* [Task prompt]: Please write out the data below line for line, keeping every character unchanged.

[Data section start]

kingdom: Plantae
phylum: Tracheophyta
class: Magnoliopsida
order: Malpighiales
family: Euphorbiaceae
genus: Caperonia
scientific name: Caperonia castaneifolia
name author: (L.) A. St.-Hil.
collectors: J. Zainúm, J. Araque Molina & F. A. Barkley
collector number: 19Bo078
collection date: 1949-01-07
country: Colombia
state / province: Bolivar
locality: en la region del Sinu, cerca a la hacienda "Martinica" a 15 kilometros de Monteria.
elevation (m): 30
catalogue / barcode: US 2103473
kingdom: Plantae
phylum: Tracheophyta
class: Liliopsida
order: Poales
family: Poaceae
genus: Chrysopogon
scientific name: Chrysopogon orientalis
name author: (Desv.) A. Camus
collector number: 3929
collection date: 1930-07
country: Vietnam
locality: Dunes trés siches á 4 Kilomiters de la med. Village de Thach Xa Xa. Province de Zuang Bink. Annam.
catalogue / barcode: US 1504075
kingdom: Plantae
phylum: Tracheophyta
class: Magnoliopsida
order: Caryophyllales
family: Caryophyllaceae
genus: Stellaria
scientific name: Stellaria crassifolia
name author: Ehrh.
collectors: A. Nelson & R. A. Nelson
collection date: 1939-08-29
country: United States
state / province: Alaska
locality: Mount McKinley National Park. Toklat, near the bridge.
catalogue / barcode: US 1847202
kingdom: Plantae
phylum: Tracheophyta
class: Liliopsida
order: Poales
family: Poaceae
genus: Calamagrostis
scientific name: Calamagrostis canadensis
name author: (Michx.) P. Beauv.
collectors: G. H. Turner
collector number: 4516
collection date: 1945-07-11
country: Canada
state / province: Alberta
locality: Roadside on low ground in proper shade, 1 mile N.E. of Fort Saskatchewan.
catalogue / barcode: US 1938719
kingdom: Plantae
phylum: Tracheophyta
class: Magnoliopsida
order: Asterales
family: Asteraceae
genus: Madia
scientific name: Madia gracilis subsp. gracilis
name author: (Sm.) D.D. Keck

[Data section end]

* [Worked answer]:
kingdom: Plantae
phylum: Tracheophyta
class: Magnoliopsida
order: Malpighiales
family: Euphorbiaceae
genus: Caperonia
scientific name: Caperonia castaneifolia
name author: (L.) A. St.-Hil.
collectors: J. Zainúm, J. Araque Molina & F. A. Barkley
collector number: 19Bo078
collection date: 1949-01-07
country: Colombia
state / province: Bolivar
locality: en la region del Sinu, cerca a la hacienda "Martinica" a 15 kilometros de Monteria.
elevation (m): 30
catalogue / barcode: US 2103473
kingdom: Plantae
phylum: Tracheophyta
class: Liliopsida
order: Poales
family: Poaceae
genus: Chrysopogon
scientific name: Chrysopogon orientalis
name author: (Desv.) A. Camus
collector number: 3929
collection date: 1930-07
country: Vietnam
locality: Dunes trés siches á 4 Kilomiters de la med. Village de Thach Xa Xa. Province de Zuang Bink. Annam.
catalogue / barcode: US 1504075
kingdom: Plantae
phylum: Tracheophyta
class: Magnoliopsida
order: Caryophyllales
family: Caryophyllaceae
genus: Stellaria
scientific name: Stellaria crassifolia
name author: Ehrh.
collectors: A. Nelson & R. A. Nelson
collection date: 1939-08-29
country: United States
state / province: Alaska
locality: Mount McKinley National Park. Toklat, near the bridge.
catalogue / barcode: US 1847202
kingdom: Plantae
phylum: Tracheophyta
class: Liliopsida
order: Poales
family: Poaceae
genus: Calamagrostis
scientific name: Calamagrostis canadensis
name author: (Michx.) P. Beauv.
collectors: G. H. Turner
collector number: 4516
collection date: 1945-07-11
country: Canada
state / province: Alberta
locality: Roadside on low ground in proper shade, 1 mile N.E. of Fort Saskatchewan.
catalogue / barcode: US 1938719
kingdom: Plantae
phylum: Tracheophyta
class: Magnoliopsida
order: Asterales
family: Asteraceae
genus: Madia
scientific name: Madia gracilis subsp. gracilis
name author: (Sm.) D.D. Keck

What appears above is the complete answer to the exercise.